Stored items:

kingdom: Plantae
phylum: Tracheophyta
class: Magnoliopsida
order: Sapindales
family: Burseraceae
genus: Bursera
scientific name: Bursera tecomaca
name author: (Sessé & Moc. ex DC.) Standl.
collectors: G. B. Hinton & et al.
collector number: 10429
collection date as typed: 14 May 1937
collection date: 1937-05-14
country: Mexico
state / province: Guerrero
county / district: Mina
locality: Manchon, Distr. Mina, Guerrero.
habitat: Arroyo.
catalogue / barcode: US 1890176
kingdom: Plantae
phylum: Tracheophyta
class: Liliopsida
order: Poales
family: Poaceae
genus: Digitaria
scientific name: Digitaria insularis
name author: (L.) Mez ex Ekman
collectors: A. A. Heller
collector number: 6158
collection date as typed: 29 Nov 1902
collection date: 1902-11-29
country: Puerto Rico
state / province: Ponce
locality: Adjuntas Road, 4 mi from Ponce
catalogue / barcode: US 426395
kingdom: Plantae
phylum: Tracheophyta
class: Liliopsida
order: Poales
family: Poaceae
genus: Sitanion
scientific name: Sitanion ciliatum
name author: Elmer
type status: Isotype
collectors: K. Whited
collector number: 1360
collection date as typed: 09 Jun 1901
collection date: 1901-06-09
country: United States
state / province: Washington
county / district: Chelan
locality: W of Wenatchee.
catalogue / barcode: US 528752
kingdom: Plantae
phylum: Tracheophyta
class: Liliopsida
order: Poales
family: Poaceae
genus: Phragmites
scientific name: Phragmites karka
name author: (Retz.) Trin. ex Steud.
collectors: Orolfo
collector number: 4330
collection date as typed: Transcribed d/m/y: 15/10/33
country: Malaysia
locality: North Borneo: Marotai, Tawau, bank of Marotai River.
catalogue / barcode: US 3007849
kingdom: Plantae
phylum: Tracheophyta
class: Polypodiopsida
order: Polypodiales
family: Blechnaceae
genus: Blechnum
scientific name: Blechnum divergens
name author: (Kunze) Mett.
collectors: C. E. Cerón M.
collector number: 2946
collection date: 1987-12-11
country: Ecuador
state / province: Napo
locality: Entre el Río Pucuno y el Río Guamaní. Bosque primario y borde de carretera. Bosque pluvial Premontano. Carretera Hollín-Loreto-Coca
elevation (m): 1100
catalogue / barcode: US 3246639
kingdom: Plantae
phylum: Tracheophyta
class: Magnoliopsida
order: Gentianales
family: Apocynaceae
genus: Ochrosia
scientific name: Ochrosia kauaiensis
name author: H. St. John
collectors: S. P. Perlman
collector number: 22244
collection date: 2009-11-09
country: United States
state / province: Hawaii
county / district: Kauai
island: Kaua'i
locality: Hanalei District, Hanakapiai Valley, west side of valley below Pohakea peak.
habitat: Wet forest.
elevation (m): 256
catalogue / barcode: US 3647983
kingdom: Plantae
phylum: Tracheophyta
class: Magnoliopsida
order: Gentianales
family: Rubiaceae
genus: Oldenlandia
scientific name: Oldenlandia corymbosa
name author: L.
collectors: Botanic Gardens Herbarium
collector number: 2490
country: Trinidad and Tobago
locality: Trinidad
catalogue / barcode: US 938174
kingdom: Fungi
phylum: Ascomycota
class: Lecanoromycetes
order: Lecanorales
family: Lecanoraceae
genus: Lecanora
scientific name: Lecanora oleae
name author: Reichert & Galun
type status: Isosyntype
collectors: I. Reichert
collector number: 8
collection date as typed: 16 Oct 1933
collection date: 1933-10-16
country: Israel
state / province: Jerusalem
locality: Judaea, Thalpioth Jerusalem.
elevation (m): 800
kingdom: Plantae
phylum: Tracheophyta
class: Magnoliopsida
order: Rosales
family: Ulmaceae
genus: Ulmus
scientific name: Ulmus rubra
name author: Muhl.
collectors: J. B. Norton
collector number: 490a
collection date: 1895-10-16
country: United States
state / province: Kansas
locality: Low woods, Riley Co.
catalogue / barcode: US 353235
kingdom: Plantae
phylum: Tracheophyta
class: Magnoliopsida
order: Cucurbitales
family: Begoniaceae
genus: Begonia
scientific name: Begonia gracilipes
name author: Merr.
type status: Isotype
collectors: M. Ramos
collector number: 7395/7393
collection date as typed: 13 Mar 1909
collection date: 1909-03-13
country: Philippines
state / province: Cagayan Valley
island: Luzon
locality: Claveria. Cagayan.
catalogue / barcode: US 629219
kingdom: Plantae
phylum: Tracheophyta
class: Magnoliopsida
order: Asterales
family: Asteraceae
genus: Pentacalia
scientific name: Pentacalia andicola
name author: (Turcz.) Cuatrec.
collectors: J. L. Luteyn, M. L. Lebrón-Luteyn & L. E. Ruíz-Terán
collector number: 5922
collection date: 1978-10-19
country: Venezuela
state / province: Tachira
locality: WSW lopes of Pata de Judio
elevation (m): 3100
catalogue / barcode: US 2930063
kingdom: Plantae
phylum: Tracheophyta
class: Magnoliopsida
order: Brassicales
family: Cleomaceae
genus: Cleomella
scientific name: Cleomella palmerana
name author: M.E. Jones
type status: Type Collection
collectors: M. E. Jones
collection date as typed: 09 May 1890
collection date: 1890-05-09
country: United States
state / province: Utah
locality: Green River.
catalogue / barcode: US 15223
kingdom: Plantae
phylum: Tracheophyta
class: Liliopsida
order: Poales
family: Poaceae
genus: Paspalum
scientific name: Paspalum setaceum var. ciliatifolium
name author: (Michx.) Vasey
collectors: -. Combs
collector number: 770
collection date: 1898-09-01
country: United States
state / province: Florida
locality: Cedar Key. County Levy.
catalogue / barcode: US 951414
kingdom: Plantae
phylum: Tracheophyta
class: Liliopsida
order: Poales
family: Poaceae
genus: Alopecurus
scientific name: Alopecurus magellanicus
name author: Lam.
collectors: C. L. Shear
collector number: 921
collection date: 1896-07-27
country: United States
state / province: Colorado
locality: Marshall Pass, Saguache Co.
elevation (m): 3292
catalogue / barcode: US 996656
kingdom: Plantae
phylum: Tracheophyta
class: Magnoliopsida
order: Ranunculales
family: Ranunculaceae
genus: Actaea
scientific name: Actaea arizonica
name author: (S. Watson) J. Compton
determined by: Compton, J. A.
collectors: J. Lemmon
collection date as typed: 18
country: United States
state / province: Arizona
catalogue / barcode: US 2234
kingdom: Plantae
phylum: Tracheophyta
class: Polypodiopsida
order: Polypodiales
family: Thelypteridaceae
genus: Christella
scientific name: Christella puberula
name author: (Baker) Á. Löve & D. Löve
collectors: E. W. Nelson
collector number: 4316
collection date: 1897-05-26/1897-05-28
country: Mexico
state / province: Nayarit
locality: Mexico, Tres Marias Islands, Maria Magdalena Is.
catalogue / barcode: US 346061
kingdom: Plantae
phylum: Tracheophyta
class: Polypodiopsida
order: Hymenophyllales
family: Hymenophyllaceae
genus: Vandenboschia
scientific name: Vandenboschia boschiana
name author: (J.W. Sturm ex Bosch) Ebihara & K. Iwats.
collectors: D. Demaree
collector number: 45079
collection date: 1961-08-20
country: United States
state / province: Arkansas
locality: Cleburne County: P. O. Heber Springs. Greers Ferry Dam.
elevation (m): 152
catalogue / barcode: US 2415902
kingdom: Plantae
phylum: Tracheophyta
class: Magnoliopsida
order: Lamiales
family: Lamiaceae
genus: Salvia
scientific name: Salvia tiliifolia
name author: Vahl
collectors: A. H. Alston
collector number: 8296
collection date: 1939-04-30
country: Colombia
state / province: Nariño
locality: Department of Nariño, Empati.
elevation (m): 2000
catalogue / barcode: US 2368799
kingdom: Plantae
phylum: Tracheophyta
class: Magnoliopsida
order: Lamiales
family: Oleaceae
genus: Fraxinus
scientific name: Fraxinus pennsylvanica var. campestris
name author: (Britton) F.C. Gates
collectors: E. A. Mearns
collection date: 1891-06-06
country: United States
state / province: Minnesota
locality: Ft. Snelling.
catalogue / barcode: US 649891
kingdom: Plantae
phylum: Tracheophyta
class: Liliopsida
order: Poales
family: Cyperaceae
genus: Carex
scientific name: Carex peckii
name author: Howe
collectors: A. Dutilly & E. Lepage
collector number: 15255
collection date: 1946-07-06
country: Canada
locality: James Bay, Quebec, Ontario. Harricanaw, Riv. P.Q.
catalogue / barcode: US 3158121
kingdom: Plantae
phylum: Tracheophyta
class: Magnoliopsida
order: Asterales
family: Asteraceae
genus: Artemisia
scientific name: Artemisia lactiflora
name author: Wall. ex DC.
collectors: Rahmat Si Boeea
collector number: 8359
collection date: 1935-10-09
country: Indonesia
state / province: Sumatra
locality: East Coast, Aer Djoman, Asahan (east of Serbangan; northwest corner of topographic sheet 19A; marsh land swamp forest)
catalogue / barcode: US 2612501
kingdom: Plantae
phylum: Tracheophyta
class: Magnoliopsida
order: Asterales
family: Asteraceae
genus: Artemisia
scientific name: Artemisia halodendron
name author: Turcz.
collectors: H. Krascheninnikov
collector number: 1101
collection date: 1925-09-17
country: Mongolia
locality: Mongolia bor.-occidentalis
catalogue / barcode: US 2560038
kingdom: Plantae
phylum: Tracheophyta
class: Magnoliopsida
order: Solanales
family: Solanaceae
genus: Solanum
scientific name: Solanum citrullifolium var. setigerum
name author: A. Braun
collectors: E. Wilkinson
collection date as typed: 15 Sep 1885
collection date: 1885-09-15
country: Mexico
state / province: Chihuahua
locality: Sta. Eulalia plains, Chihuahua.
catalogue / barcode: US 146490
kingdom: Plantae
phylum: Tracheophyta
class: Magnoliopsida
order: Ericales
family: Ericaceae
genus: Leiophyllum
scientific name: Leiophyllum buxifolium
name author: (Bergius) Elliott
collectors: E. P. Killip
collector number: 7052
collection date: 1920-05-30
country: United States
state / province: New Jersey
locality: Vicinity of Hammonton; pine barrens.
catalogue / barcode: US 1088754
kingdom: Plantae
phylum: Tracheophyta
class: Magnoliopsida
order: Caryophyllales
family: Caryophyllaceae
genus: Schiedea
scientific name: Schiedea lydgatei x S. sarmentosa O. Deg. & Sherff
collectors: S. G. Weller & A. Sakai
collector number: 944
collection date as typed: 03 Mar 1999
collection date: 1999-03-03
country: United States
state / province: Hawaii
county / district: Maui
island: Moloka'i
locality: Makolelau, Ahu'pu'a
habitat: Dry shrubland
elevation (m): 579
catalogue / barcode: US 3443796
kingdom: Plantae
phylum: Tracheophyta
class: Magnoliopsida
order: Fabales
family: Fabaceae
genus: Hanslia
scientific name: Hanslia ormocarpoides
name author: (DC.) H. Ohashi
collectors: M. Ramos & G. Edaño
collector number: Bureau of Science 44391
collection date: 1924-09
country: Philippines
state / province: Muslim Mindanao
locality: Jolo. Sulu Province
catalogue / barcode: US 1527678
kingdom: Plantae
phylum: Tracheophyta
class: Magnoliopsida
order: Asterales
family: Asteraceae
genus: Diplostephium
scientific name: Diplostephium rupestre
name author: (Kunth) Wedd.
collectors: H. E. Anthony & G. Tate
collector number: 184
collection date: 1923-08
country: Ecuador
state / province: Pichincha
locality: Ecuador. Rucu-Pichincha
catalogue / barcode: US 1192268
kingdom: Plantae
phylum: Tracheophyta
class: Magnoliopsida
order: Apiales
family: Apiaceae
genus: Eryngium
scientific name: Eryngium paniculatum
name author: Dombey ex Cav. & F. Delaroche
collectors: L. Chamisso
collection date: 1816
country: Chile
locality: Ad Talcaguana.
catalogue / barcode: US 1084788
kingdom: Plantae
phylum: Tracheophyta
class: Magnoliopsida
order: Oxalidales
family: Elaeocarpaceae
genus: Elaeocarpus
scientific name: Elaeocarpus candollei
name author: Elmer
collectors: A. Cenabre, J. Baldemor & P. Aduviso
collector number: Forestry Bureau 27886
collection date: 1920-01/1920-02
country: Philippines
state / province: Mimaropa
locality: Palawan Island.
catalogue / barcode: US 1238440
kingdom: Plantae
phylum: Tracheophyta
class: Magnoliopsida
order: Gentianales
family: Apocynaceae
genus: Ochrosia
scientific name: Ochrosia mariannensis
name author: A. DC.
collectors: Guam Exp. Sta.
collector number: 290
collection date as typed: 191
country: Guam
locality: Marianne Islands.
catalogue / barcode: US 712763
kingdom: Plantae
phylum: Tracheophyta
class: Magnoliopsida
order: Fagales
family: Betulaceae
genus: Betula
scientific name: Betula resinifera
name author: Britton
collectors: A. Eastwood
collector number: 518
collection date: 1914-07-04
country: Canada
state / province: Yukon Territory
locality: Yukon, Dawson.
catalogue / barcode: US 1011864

Your task >> Reproduce, without any alteration, the lines of the items that begin with the line containing "state / province: Florida" and continue through the line containing "catalogue / barcode: US 346061", including both of those lines.

Final answer >>
state / province: Florida
locality: Cedar Key. County Levy.
catalogue / barcode: US 951414
kingdom: Plantae
phylum: Tracheophyta
class: Liliopsida
order: Poales
family: Poaceae
genus: Alopecurus
scientific name: Alopecurus magellanicus
name author: Lam.
collectors: C. L. Shear
collector number: 921
collection date: 1896-07-27
country: United States
state / province: Colorado
locality: Marshall Pass, Saguache Co.
elevation (m): 3292
catalogue / barcode: US 996656
kingdom: Plantae
phylum: Tracheophyta
class: Magnoliopsida
order: Ranunculales
family: Ranunculaceae
genus: Actaea
scientific name: Actaea arizonica
name author: (S. Watson) J. Compton
determined by: Compton, J. A.
collectors: J. Lemmon
collection date as typed: 18
country: United States
state / province: Arizona
catalogue / barcode: US 2234
kingdom: Plantae
phylum: Tracheophyta
class: Polypodiopsida
order: Polypodiales
family: Thelypteridaceae
genus: Christella
scientific name: Christella puberula
name author: (Baker) Á. Löve & D. Löve
collectors: E. W. Nelson
collector number: 4316
collection date: 1897-05-26/1897-05-28
country: Mexico
state / province: Nayarit
locality: Mexico, Tres Marias Islands, Maria Magdalena Is.
catalogue / barcode: US 346061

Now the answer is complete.